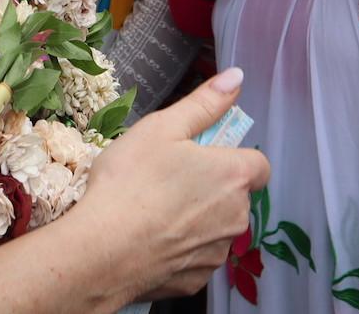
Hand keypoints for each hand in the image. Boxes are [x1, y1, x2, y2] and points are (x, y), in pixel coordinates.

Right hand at [75, 68, 269, 300]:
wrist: (100, 252)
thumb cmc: (130, 182)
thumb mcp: (163, 128)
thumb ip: (204, 103)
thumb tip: (236, 77)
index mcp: (233, 176)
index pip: (257, 164)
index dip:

------------

▶ [Work task] In transcribing the records, omit the pictures and keep everything else exactly as it appears.

▶ [Result for this task]
Hand keypoints for each hand in the image. Boxes are [x1, y1, x2, y2] and points are (x, y), in pixel coordinates.

Right hand at [75, 68, 269, 300]:
wrist: (100, 252)
thumb cmc: (130, 182)
thumb mcp: (163, 128)
thumb ip: (204, 103)
thumb tip: (236, 77)
index mcp: (233, 176)
index pip: (257, 164)
index dip:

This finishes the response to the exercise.